WHAT TO WORK ON:
From the entries provided below, copy each line that contains the word "lines".

Collection entries
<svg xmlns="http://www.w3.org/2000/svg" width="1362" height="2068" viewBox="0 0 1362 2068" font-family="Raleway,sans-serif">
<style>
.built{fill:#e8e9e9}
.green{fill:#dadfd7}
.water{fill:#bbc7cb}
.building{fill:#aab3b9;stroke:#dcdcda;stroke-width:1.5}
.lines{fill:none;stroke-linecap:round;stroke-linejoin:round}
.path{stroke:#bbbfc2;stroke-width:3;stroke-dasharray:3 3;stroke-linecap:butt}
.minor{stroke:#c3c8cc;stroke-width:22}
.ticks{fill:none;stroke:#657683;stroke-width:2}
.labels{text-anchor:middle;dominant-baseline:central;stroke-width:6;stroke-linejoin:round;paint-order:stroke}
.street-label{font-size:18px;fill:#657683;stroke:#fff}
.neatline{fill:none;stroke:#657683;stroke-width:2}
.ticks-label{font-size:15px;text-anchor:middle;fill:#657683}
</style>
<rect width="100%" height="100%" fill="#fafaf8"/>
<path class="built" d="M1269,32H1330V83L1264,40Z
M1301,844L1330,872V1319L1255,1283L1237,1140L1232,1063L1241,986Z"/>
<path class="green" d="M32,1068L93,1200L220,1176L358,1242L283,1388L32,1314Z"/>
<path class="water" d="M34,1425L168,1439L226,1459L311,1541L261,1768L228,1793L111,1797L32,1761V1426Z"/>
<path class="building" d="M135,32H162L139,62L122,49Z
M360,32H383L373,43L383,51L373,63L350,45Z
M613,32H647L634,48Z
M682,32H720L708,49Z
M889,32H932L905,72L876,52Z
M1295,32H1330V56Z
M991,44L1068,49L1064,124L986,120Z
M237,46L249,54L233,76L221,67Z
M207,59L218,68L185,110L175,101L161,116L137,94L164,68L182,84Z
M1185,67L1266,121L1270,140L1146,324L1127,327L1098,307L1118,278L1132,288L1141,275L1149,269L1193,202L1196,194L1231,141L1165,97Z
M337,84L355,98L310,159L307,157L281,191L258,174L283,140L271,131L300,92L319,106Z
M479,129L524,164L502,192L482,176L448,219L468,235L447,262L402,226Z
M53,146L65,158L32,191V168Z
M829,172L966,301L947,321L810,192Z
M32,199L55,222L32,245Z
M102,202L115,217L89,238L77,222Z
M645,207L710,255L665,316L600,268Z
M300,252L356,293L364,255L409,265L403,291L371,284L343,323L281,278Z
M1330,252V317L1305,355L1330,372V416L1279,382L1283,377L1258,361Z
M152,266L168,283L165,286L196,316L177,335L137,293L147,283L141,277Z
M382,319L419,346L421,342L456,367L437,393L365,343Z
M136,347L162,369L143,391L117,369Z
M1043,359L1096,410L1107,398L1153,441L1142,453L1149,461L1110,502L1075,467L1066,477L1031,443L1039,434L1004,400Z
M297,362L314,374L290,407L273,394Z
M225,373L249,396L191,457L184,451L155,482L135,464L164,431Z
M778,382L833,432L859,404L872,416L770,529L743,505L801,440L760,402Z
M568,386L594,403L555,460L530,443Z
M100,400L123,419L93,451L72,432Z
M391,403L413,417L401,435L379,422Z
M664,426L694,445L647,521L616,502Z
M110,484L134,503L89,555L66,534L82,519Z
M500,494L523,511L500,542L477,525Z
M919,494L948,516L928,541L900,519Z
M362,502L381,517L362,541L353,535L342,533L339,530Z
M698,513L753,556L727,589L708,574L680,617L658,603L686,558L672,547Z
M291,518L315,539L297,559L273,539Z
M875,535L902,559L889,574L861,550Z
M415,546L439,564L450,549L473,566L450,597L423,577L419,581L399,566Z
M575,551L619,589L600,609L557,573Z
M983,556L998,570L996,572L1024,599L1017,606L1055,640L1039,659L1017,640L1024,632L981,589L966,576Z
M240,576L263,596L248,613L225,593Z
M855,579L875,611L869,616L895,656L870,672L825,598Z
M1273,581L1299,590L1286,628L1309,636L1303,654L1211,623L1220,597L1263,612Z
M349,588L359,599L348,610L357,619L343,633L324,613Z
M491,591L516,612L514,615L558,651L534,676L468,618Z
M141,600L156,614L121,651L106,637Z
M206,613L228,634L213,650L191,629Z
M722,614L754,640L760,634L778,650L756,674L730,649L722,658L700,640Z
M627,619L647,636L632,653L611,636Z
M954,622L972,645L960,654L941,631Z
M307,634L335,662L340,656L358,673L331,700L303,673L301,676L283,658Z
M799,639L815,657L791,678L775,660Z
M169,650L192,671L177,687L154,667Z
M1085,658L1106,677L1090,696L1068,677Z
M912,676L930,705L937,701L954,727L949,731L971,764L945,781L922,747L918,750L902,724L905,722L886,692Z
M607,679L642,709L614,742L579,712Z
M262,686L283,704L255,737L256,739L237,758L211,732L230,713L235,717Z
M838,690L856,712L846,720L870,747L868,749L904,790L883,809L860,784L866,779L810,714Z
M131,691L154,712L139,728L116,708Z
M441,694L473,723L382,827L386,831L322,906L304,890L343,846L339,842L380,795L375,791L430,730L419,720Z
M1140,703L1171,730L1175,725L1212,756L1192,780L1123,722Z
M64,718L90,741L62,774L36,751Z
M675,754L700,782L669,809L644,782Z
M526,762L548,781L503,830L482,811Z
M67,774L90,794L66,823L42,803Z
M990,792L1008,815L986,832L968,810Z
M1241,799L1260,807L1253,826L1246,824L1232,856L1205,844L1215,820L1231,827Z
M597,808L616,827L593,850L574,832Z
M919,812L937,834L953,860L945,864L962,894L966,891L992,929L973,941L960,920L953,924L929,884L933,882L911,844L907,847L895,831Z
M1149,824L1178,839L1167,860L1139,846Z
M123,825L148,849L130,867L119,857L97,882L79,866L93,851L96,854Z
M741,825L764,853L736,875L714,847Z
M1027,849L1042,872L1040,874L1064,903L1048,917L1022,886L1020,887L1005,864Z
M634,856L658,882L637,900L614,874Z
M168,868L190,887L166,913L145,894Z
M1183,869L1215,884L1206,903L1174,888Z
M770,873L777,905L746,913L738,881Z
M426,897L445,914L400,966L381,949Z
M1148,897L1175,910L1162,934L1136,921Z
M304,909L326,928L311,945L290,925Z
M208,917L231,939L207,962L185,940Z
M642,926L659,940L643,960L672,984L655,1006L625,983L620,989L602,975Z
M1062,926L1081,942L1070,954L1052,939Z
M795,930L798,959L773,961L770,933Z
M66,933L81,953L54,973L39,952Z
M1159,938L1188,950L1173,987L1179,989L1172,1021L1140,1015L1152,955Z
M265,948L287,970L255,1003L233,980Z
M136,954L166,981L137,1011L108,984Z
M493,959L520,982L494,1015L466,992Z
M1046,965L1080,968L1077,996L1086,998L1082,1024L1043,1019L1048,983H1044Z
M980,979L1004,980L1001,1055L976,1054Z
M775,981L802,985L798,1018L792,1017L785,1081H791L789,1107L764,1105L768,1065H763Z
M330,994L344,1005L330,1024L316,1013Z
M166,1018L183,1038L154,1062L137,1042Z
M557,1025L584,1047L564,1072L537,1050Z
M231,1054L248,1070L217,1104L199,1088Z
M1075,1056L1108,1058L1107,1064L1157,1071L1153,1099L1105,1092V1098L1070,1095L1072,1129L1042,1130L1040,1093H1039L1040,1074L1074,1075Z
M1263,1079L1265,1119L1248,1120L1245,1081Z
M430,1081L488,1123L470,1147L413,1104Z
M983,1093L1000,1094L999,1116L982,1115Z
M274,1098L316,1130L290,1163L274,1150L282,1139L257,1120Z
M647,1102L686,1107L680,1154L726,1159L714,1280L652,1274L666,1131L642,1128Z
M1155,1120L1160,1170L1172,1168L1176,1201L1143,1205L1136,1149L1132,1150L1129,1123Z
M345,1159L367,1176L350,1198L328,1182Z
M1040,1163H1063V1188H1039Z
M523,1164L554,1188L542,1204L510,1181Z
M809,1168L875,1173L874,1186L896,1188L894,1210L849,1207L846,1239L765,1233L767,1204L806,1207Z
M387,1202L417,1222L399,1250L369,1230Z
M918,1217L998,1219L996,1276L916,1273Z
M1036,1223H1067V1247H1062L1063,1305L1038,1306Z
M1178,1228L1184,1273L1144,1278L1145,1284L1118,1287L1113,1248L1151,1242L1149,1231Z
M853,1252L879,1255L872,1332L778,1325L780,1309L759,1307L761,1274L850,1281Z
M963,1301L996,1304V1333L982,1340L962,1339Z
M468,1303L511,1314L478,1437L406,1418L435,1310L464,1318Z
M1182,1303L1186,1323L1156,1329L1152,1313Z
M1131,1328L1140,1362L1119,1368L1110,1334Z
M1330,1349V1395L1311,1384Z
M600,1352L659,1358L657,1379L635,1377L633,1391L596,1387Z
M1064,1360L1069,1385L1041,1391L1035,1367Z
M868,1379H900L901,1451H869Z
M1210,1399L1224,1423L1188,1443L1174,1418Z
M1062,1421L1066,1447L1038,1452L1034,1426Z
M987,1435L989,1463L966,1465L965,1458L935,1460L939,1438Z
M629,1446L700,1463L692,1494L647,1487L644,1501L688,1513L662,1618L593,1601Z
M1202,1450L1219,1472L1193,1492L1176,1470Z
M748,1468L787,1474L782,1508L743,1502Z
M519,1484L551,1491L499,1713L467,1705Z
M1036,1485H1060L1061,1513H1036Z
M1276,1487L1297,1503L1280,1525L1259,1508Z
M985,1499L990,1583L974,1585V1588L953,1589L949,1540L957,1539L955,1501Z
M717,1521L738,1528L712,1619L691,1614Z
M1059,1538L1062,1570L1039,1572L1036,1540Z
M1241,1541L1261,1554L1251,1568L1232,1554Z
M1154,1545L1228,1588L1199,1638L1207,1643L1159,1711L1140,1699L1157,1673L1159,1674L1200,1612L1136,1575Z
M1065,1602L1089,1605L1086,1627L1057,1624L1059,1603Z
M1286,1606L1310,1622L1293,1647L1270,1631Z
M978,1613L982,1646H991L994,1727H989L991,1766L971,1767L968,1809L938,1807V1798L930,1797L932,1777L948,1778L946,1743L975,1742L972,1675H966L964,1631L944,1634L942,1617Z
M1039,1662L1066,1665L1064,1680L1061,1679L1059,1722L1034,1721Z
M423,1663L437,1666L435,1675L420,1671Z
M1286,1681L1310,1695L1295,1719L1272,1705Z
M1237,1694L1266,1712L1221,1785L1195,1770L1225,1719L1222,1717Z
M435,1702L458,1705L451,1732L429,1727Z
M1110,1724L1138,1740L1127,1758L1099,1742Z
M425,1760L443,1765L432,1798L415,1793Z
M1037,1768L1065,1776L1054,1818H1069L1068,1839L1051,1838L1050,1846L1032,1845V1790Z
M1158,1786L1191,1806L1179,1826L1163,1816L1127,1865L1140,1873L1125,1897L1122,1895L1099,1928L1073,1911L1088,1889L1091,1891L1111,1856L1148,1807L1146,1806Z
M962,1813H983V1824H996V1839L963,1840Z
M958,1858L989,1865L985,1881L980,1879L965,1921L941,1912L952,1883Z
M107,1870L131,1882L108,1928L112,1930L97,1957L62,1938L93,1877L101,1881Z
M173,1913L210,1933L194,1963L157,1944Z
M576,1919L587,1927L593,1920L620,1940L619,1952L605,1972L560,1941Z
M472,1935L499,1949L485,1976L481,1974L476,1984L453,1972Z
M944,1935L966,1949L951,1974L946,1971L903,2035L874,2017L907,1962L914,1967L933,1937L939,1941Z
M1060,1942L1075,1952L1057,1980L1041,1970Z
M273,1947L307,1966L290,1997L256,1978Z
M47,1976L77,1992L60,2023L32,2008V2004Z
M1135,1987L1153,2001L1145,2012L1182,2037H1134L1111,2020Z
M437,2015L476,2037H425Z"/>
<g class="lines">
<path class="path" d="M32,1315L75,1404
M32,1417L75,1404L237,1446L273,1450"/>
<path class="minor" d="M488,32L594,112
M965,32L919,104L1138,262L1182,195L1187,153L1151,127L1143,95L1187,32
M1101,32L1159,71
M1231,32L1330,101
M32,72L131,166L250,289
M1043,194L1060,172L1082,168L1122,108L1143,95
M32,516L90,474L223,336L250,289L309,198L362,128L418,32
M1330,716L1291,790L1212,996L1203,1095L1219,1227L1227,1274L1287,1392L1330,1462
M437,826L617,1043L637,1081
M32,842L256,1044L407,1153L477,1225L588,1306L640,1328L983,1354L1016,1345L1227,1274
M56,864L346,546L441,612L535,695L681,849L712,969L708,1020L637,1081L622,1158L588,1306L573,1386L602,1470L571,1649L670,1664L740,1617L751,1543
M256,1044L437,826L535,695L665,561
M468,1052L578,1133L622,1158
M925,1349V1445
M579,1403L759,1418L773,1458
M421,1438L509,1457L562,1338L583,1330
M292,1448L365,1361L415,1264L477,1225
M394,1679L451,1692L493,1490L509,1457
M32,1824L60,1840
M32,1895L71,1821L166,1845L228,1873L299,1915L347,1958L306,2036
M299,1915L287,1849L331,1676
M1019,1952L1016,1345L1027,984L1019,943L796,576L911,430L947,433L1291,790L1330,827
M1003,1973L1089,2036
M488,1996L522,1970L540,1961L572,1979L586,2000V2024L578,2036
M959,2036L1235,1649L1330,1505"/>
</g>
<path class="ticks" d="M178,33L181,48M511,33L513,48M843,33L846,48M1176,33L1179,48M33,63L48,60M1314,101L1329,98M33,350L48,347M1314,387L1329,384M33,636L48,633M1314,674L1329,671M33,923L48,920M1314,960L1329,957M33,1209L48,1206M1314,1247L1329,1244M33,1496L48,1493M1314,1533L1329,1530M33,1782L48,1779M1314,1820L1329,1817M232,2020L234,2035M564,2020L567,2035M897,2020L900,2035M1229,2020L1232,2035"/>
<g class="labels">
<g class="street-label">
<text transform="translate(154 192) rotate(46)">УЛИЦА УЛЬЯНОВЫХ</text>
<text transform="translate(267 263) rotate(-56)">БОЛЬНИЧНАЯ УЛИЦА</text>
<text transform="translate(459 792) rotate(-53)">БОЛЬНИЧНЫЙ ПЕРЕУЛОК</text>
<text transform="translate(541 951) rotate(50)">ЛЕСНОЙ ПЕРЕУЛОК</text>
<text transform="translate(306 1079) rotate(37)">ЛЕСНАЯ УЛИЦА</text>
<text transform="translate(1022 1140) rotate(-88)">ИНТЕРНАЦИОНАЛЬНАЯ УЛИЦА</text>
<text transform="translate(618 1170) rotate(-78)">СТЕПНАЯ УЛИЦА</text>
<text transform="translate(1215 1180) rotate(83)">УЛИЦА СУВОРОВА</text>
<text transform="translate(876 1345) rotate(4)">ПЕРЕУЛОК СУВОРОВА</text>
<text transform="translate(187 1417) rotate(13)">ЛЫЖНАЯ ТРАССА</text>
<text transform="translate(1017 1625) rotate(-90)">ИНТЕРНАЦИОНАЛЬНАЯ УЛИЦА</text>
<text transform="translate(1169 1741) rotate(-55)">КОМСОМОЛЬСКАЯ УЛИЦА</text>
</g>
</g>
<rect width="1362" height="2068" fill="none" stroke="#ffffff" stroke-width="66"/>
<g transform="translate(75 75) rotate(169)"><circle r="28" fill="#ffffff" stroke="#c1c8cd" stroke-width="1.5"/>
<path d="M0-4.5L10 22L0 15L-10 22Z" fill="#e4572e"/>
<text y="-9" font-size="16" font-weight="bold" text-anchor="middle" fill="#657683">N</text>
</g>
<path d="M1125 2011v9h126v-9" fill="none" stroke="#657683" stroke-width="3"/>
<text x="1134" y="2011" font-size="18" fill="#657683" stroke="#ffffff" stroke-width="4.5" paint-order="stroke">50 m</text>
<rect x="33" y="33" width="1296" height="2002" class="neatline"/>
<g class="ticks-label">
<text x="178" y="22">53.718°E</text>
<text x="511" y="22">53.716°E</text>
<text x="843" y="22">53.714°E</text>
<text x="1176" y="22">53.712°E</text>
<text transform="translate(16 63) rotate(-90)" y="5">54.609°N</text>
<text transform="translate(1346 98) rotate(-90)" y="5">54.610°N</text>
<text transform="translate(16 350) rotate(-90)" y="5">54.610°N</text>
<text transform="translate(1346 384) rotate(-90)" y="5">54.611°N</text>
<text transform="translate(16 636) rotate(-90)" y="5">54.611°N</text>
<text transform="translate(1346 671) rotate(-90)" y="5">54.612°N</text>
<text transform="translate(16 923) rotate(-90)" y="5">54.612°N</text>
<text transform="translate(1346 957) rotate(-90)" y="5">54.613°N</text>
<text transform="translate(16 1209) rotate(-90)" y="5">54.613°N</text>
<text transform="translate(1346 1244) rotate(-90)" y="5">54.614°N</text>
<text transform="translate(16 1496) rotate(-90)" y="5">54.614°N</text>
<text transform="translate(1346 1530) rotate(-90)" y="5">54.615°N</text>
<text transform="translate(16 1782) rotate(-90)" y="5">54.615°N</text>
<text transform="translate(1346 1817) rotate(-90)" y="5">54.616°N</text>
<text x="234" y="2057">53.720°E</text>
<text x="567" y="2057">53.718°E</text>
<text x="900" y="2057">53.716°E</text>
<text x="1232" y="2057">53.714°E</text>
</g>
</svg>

WRITTEN ANSWER:
.lines{fill:none;stroke-linecap:round;stroke-linejoin:round}
<g class="lines">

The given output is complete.